[Stored data]
=-=-=-=-=

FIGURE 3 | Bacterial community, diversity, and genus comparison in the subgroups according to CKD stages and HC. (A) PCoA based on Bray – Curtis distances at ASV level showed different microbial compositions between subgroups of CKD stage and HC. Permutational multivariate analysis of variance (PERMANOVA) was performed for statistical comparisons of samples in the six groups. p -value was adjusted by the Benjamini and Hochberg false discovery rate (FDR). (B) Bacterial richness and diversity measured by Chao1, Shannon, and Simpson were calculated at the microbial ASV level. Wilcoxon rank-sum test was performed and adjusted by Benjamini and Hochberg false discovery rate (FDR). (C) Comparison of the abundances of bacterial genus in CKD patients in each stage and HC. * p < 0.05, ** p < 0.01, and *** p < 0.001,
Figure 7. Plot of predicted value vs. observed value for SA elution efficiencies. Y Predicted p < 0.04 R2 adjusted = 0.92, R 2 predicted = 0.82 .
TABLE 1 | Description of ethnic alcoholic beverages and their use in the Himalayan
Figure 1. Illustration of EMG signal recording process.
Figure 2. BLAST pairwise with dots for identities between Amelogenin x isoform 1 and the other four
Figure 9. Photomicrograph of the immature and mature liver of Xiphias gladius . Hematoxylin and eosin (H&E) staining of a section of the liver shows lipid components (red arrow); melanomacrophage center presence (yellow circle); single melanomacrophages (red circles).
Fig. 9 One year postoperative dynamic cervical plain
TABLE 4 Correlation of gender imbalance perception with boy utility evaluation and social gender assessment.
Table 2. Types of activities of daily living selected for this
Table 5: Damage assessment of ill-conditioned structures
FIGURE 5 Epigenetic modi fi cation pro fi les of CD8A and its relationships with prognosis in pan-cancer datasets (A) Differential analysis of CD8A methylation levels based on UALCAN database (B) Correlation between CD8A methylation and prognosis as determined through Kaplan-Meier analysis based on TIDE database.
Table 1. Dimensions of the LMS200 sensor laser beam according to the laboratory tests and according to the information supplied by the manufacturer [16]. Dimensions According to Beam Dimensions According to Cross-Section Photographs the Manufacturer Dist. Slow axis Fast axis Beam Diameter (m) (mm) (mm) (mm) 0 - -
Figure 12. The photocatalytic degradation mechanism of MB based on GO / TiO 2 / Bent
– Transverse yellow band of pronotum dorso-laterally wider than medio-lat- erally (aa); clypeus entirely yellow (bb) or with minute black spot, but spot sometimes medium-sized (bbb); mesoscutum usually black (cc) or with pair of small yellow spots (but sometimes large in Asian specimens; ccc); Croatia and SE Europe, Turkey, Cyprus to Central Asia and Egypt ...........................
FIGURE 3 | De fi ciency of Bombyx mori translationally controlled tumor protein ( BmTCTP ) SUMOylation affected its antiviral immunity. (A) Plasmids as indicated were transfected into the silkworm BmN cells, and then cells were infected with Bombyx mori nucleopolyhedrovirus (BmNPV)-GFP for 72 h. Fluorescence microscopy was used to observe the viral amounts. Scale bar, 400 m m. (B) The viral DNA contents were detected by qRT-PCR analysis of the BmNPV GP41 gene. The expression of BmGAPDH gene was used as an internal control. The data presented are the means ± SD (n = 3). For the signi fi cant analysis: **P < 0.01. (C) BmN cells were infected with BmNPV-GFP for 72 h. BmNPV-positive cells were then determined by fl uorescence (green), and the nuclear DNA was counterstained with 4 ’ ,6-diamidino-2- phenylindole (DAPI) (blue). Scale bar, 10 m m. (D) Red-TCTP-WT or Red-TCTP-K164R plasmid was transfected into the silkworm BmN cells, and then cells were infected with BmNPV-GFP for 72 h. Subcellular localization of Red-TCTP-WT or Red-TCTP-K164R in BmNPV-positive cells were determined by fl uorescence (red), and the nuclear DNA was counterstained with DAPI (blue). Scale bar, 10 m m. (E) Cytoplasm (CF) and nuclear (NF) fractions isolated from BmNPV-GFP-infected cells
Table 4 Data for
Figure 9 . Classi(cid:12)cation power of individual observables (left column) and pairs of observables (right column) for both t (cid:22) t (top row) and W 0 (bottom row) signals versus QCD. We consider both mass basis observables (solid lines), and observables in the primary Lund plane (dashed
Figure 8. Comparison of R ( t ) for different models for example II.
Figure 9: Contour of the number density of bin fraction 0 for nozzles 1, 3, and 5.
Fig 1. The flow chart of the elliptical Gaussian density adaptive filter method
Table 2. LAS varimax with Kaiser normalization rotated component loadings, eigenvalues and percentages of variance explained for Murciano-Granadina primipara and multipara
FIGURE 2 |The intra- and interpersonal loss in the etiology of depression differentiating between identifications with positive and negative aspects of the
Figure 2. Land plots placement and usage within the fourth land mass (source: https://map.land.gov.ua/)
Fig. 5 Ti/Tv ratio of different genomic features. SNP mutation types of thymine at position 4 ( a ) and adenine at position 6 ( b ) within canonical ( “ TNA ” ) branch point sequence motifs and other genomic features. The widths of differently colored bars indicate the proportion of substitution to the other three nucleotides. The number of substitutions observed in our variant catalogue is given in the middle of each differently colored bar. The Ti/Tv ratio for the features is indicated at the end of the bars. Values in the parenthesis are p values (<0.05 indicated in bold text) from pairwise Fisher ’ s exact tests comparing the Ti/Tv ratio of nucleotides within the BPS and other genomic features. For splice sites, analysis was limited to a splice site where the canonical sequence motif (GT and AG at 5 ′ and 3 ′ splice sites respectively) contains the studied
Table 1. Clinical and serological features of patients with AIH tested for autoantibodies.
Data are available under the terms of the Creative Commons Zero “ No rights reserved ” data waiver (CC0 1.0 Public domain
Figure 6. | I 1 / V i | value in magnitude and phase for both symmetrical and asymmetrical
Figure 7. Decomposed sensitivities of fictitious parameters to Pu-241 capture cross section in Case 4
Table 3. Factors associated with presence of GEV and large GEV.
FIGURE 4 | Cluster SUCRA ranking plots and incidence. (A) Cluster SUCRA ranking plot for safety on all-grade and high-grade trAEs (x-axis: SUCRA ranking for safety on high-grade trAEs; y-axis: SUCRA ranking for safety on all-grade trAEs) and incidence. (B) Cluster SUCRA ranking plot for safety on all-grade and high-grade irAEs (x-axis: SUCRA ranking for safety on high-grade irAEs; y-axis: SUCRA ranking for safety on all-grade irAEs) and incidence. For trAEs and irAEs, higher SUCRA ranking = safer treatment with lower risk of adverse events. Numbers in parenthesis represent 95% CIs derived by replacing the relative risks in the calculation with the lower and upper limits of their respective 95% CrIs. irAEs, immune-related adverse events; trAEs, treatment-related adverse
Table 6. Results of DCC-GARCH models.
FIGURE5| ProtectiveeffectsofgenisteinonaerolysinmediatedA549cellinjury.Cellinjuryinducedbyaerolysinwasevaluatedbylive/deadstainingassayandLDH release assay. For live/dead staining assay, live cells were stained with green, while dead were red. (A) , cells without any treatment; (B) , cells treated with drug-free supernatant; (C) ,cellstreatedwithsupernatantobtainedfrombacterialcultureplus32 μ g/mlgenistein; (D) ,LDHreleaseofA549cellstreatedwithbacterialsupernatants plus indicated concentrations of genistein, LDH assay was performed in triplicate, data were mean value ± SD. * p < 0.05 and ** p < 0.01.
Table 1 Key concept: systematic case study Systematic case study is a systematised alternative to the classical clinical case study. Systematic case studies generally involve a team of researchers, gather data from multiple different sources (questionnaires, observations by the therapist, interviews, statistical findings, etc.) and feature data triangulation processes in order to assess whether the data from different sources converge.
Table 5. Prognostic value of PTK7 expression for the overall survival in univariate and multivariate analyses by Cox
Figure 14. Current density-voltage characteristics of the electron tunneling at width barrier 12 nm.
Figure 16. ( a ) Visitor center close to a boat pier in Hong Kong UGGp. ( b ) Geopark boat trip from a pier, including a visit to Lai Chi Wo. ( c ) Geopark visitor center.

=-=-=-=-=

● **WORK REQUEST**: Every line above needs to be retyped exactly.

● **EXERCISE RESULT**:
FIGURE 3 | Bacterial community, diversity, and genus comparison in the subgroups according to CKD stages and HC. (A) PCoA based on Bray – Curtis distances at ASV level showed different microbial compositions between subgroups of CKD stage and HC. Permutational multivariate analysis of variance (PERMANOVA) was performed for statistical comparisons of samples in the six groups. p -value was adjusted by the Benjamini and Hochberg false discovery rate (FDR). (B) Bacterial richness and diversity measured by Chao1, Shannon, and Simpson were calculated at the microbial ASV level. Wilcoxon rank-sum test was performed and adjusted by Benjamini and Hochberg false discovery rate (FDR). (C) Comparison of the abundances of bacterial genus in CKD patients in each stage and HC. * p < 0.05, ** p < 0.01, and *** p < 0.001,
Figure 7. Plot of predicted value vs. observed value for SA elution efficiencies. Y Predicted p < 0.04 R2 adjusted = 0.92, R 2 predicted = 0.82 .
TABLE 1 | Description of ethnic alcoholic beverages and their use in the Himalayan
Figure 1. Illustration of EMG signal recording process.
Figure 2. BLAST pairwise with dots for identities between Amelogenin x isoform 1 and the other four
Figure 9. Photomicrograph of the immature and mature liver of Xiphias gladius . Hematoxylin and eosin (H&E) staining of a section of the liver shows lipid components (red arrow); melanomacrophage center presence (yellow circle); single melanomacrophages (red circles).
Fig. 9 One year postoperative dynamic cervical plain
TABLE 4 Correlation of gender imbalance perception with boy utility evaluation and social gender assessment.
Table 2. Types of activities of daily living selected for this
Table 5: Damage assessment of ill-conditioned structures
FIGURE 5 Epigenetic modi fi cation pro fi les of CD8A and its relationships with prognosis in pan-cancer datasets (A) Differential analysis of CD8A methylation levels based on UALCAN database (B) Correlation between CD8A methylation and prognosis as determined through Kaplan-Meier analysis based on TIDE database.
Table 1. Dimensions of the LMS200 sensor laser beam according to the laboratory tests and according to the information supplied by the manufacturer [16]. Dimensions According to Beam Dimensions According to Cross-Section Photographs the Manufacturer Dist. Slow axis Fast axis Beam Diameter (m) (mm) (mm) (mm) 0 - -
Figure 12. The photocatalytic degradation mechanism of MB based on GO / TiO 2 / Bent
– Transverse yellow band of pronotum dorso-laterally wider than medio-lat- erally (aa); clypeus entirely yellow (bb) or with minute black spot, but spot sometimes medium-sized (bbb); mesoscutum usually black (cc) or with pair of small yellow spots (but sometimes large in Asian specimens; ccc); Croatia and SE Europe, Turkey, Cyprus to Central Asia and Egypt ...........................
FIGURE 3 | De fi ciency of Bombyx mori translationally controlled tumor protein ( BmTCTP ) SUMOylation affected its antiviral immunity. (A) Plasmids as indicated were transfected into the silkworm BmN cells, and then cells were infected with Bombyx mori nucleopolyhedrovirus (BmNPV)-GFP for 72 h. Fluorescence microscopy was used to observe the viral amounts. Scale bar, 400 m m. (B) The viral DNA contents were detected by qRT-PCR analysis of the BmNPV GP41 gene. The expression of BmGAPDH gene was used as an internal control. The data presented are the means ± SD (n = 3). For the signi fi cant analysis: **P < 0.01. (C) BmN cells were infected with BmNPV-GFP for 72 h. BmNPV-positive cells were then determined by fl uorescence (green), and the nuclear DNA was counterstained with 4 ’ ,6-diamidino-2- phenylindole (DAPI) (blue). Scale bar, 10 m m. (D) Red-TCTP-WT or Red-TCTP-K164R plasmid was transfected into the silkworm BmN cells, and then cells were infected with BmNPV-GFP for 72 h. Subcellular localization of Red-TCTP-WT or Red-TCTP-K164R in BmNPV-positive cells were determined by fl uorescence (red), and the nuclear DNA was counterstained with DAPI (blue). Scale bar, 10 m m. (E) Cytoplasm (CF) and nuclear (NF) fractions isolated from BmNPV-GFP-infected cells
Table 4 Data for
Figure 9 . Classi(cid:12)cation power of individual observables (left column) and pairs of observables (right column) for both t (cid:22) t (top row) and W 0 (bottom row) signals versus QCD. We consider both mass basis observables (solid lines), and observables in the primary Lund plane (dashed
Figure 8. Comparison of R ( t ) for different models for example II.
Figure 9: Contour of the number density of bin fraction 0 for nozzles 1, 3, and 5.
Fig 1. The flow chart of the elliptical Gaussian density adaptive filter method
Table 2. LAS varimax with Kaiser normalization rotated component loadings, eigenvalues and percentages of variance explained for Murciano-Granadina primipara and multipara
FIGURE 2 |The intra- and interpersonal loss in the etiology of depression differentiating between identifications with positive and negative aspects of the
Figure 2. Land plots placement and usage within the fourth land mass (source: https://map.land.gov.ua/)
Fig. 5 Ti/Tv ratio of different genomic features. SNP mutation types of thymine at position 4 ( a ) and adenine at position 6 ( b ) within canonical ( “ TNA ” ) branch point sequence motifs and other genomic features. The widths of differently colored bars indicate the proportion of substitution to the other three nucleotides. The number of substitutions observed in our variant catalogue is given in the middle of each differently colored bar. The Ti/Tv ratio for the features is indicated at the end of the bars. Values in the parenthesis are p values (<0.05 indicated in bold text) from pairwise Fisher ’ s exact tests comparing the Ti/Tv ratio of nucleotides within the BPS and other genomic features. For splice sites, analysis was limited to a splice site where the canonical sequence motif (GT and AG at 5 ′ and 3 ′ splice sites respectively) contains the studied
Table 1. Clinical and serological features of patients with AIH tested for autoantibodies.
Data are available under the terms of the Creative Commons Zero “ No rights reserved ” data waiver (CC0 1.0 Public domain
Figure 6. | I 1 / V i | value in magnitude and phase for both symmetrical and asymmetrical
Figure 7. Decomposed sensitivities of fictitious parameters to Pu-241 capture cross section in Case 4
Table 3. Factors associated with presence of GEV and large GEV.
FIGURE 4 | Cluster SUCRA ranking plots and incidence. (A) Cluster SUCRA ranking plot for safety on all-grade and high-grade trAEs (x-axis: SUCRA ranking for safety on high-grade trAEs; y-axis: SUCRA ranking for safety on all-grade trAEs) and incidence. (B) Cluster SUCRA ranking plot for safety on all-grade and high-grade irAEs (x-axis: SUCRA ranking for safety on high-grade irAEs; y-axis: SUCRA ranking for safety on all-grade irAEs) and incidence. For trAEs and irAEs, higher SUCRA ranking = safer treatment with lower risk of adverse events. Numbers in parenthesis represent 95% CIs derived by replacing the relative risks in the calculation with the lower and upper limits of their respective 95% CrIs. irAEs, immune-related adverse events; trAEs, treatment-related adverse
Table 6. Results of DCC-GARCH models.
FIGURE5| ProtectiveeffectsofgenisteinonaerolysinmediatedA549cellinjury.Cellinjuryinducedbyaerolysinwasevaluatedbylive/deadstainingassayandLDH release assay. For live/dead staining assay, live cells were stained with green, while dead were red. (A) , cells without any treatment; (B) , cells treated with drug-free supernatant; (C) ,cellstreatedwithsupernatantobtainedfrombacterialcultureplus32 μ g/mlgenistein; (D) ,LDHreleaseofA549cellstreatedwithbacterialsupernatants plus indicated concentrations of genistein, LDH assay was performed in triplicate, data were mean value ± SD. * p < 0.05 and ** p < 0.01.
Table 1 Key concept: systematic case study Systematic case study is a systematised alternative to the classical clinical case study. Systematic case studies generally involve a team of researchers, gather data from multiple different sources (questionnaires, observations by the therapist, interviews, statistical findings, etc.) and feature data triangulation processes in order to assess whether the data from different sources converge.
Table 5. Prognostic value of PTK7 expression for the overall survival in univariate and multivariate analyses by Cox
Figure 14. Current density-voltage characteristics of the electron tunneling at width barrier 12 nm.
Figure 16. ( a ) Visitor center close to a boat pier in Hong Kong UGGp. ( b ) Geopark boat trip from a pier, including a visit to Lai Chi Wo. ( c ) Geopark visitor center.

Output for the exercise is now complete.